This Christmas, after four months of being told to “get a life,” Eliza Parkins ‘19, a RA in Milliken 4, finally got her wish.
The suggestion, that Parkins “take that rod out of her ass and get a f*****ng life,” made its way to her in a series of anonymous notes scribbled on her whiteboard throughout the semester. Though initially confused by the suggestion, given her full, well-balanced schedule, Parkins soon recognized the notes as a thoughtful gift suggestion, presumably left by a secret admirer.
By the time the holiday season rolled around, Parkins started suspecting the gift idea was part of a surprise white elephant exchange organized by the residents of her hallway, grateful for her efforts throughout the semester to keep their parties positive and sober and to make sure their rooms never grew at risk of inducing fires.

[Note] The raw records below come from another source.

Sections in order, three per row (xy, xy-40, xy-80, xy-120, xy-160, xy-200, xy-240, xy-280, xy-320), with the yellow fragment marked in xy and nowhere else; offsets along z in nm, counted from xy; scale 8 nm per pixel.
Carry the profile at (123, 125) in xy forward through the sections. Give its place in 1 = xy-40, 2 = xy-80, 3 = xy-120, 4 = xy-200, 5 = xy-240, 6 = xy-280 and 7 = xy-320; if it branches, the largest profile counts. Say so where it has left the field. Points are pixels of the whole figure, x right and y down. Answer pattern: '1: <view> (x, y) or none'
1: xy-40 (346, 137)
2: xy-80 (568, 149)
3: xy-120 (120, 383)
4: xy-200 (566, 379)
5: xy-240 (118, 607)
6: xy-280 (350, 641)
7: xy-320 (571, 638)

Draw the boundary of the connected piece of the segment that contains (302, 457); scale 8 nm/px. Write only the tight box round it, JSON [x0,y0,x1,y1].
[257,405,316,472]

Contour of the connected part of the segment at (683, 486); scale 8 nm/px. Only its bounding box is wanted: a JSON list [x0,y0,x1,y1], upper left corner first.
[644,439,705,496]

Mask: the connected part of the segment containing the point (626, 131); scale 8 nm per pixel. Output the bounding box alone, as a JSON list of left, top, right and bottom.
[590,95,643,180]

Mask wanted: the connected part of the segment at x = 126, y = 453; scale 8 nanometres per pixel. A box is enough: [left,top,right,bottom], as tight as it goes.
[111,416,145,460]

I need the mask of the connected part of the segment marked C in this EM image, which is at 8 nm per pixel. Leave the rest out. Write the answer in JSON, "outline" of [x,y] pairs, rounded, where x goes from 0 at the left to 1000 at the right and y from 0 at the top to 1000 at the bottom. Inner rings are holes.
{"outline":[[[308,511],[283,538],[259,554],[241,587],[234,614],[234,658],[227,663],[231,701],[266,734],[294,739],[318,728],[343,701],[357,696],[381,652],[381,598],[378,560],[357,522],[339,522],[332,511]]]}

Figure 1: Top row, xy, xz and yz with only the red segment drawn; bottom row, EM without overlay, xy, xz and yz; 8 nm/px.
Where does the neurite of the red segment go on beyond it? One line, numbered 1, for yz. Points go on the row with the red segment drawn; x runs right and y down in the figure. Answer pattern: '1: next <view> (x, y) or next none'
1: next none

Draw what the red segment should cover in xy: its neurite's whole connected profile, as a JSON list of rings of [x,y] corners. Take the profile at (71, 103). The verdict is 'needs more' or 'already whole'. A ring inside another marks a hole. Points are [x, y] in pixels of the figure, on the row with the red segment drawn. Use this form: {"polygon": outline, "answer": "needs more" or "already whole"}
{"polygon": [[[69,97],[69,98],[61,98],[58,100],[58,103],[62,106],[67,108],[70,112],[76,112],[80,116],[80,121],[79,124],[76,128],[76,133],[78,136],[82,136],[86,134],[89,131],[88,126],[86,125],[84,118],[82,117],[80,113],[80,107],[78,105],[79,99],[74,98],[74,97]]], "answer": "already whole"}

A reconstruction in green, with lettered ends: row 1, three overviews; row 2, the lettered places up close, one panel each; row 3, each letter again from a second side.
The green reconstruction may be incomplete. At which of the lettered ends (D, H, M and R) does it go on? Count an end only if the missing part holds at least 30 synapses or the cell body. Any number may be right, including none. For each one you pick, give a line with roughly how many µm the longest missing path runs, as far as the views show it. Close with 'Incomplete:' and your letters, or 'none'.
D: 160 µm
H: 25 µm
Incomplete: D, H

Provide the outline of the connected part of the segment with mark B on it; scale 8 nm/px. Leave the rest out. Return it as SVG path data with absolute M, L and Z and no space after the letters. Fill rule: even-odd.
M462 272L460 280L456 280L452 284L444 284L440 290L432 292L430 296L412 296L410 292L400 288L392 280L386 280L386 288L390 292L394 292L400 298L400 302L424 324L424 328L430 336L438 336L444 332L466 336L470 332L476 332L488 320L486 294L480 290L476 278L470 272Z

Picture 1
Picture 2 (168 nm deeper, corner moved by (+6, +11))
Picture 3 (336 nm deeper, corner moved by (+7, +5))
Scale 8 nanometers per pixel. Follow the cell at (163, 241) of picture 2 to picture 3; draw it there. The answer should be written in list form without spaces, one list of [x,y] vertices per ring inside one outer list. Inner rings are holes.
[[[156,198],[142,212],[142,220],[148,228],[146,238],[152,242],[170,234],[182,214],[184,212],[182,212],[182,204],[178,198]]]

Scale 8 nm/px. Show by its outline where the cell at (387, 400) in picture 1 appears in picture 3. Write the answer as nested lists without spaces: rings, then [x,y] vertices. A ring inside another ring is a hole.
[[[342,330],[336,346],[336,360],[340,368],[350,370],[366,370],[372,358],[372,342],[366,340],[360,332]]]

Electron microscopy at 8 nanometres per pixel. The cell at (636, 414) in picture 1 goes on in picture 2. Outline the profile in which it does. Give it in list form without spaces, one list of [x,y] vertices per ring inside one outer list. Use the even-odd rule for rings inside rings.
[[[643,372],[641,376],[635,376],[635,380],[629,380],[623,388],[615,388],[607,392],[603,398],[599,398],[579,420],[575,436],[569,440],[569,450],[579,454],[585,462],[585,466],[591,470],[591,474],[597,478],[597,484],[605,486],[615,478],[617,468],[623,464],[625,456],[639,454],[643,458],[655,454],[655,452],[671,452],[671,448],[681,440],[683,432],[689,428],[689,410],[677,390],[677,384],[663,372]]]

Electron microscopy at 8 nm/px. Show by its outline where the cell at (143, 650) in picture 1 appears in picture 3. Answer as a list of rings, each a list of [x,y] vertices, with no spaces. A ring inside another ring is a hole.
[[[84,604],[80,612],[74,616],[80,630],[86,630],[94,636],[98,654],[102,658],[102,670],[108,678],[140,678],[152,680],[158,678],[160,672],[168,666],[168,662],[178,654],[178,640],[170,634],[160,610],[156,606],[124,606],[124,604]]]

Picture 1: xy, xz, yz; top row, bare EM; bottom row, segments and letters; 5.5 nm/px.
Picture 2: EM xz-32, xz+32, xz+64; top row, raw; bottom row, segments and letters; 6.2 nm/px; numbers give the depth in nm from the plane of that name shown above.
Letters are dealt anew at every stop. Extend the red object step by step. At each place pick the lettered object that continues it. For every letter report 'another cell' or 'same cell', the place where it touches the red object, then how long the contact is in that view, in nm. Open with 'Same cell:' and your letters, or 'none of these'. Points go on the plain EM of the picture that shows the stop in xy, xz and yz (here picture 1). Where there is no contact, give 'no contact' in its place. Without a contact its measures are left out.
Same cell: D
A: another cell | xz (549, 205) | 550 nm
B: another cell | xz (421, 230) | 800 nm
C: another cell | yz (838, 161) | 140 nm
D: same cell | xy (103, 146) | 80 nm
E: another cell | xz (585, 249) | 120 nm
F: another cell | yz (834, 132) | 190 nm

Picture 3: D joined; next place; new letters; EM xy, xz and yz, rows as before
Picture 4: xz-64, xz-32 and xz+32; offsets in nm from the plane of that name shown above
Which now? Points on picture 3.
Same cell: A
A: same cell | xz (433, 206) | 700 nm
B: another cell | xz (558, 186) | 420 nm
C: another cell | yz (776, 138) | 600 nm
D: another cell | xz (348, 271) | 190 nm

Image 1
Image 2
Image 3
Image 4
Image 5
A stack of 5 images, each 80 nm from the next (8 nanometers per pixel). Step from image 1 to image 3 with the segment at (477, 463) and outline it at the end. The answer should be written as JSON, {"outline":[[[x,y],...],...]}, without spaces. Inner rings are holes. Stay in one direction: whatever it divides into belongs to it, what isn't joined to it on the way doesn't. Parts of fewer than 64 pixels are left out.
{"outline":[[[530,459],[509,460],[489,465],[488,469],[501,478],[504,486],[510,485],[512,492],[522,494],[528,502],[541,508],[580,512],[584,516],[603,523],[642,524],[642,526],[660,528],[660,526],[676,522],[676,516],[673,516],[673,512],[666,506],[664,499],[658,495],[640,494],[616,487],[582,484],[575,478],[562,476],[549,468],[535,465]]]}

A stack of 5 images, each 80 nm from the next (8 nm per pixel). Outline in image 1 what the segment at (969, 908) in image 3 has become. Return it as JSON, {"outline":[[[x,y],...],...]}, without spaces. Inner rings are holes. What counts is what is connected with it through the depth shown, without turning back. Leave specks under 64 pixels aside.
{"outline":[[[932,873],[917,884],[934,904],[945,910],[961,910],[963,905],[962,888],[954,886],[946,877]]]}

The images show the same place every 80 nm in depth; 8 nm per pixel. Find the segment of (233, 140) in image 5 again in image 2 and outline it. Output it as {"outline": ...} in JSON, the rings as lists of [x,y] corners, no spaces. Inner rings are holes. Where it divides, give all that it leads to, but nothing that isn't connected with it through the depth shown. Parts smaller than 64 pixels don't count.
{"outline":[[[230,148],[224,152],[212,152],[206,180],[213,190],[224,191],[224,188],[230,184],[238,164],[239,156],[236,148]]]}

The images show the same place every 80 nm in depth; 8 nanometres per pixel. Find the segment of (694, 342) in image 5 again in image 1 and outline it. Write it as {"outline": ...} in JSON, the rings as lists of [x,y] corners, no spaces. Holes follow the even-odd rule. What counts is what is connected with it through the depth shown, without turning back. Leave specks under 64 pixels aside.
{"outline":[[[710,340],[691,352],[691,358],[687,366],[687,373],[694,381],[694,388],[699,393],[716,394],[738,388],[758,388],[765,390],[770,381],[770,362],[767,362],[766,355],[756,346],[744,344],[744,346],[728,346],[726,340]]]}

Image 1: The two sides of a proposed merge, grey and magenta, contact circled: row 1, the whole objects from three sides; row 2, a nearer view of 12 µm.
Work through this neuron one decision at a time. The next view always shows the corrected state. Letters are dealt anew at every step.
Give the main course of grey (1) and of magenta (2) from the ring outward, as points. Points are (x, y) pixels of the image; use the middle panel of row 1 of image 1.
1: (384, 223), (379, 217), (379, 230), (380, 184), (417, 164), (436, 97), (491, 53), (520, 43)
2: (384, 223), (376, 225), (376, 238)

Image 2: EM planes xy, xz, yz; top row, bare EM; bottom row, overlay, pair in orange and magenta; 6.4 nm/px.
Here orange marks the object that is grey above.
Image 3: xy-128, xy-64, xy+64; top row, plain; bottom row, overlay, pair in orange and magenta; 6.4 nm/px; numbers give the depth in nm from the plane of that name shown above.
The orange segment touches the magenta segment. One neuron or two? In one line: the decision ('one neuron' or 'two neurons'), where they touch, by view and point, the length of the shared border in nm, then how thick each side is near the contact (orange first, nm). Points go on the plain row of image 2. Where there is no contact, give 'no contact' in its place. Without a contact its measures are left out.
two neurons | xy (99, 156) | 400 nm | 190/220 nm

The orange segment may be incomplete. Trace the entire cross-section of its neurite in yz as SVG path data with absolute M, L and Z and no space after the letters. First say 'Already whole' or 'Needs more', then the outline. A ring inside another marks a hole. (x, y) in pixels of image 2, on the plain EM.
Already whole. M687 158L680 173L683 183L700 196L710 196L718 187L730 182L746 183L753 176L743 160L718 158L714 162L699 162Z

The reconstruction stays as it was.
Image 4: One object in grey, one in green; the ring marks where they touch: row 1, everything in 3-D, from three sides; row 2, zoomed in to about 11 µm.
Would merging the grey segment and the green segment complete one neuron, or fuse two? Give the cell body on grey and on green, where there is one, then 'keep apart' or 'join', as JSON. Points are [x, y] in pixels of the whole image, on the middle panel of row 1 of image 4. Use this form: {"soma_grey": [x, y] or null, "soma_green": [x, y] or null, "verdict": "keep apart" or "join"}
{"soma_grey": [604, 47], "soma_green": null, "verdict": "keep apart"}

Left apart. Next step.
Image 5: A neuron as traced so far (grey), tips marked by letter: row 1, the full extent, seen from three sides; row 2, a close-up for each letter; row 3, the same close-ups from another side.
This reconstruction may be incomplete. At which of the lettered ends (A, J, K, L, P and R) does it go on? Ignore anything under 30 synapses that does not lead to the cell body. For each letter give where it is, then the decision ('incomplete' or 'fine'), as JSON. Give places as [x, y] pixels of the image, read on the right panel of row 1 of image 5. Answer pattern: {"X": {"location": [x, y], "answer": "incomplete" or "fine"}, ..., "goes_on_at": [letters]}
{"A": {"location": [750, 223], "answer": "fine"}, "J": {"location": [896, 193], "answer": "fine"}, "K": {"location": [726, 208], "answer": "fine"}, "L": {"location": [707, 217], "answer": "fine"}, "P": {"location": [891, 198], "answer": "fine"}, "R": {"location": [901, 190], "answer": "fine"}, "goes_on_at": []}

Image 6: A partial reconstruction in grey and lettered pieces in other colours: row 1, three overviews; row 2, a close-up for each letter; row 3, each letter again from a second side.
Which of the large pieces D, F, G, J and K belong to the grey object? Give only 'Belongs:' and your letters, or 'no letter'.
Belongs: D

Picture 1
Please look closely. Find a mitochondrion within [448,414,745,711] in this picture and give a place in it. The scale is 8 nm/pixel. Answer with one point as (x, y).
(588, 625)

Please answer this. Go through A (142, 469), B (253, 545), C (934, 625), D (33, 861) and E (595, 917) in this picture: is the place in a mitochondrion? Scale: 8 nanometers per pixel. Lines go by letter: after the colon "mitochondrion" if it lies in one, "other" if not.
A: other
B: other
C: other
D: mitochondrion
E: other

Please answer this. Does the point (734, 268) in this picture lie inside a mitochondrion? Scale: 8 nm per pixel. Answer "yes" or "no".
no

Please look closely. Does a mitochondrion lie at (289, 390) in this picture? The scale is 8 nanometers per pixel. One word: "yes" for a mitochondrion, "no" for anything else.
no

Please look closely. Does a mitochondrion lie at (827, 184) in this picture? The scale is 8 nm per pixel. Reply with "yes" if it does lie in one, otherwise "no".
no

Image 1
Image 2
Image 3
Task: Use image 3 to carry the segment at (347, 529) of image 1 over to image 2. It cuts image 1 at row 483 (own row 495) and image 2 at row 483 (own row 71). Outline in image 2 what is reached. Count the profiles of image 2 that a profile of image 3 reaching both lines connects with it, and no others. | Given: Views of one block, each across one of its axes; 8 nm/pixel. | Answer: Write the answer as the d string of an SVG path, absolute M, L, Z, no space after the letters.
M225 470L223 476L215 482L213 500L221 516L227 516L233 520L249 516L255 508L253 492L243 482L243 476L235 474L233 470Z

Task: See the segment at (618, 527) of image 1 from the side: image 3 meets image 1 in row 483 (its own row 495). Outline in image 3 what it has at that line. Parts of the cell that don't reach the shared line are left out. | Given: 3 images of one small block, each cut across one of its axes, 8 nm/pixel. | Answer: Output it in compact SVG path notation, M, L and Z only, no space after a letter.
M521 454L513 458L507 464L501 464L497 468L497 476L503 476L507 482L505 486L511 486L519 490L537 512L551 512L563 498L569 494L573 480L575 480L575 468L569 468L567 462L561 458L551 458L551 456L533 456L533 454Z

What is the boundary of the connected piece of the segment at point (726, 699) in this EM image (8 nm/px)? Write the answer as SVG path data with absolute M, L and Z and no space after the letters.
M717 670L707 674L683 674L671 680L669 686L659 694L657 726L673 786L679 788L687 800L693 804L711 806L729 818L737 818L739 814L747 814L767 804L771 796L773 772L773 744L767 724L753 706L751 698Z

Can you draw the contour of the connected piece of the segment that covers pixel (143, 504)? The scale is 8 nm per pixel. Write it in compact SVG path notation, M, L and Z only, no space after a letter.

Though Parkins chose not to include ‘a life’ on her Christmas wish list, she was pleasantly surprised this morning when she opened her first present–a bedazzled Juul–and realized her wish had been granted.
In the hours since being granted a life, Parkins has realized between puffs that maybe her efforts to protect adults from bad drinking habits was in itself a bad habit. She has also resolved to quit Quidditch.
Parkins is now looking forward to chilling out during J-term, and treating it instead more like “play-term,” a saucy nickname she just came up with and which, she clarified, “doesn’t just refer to the Town Hall musical.”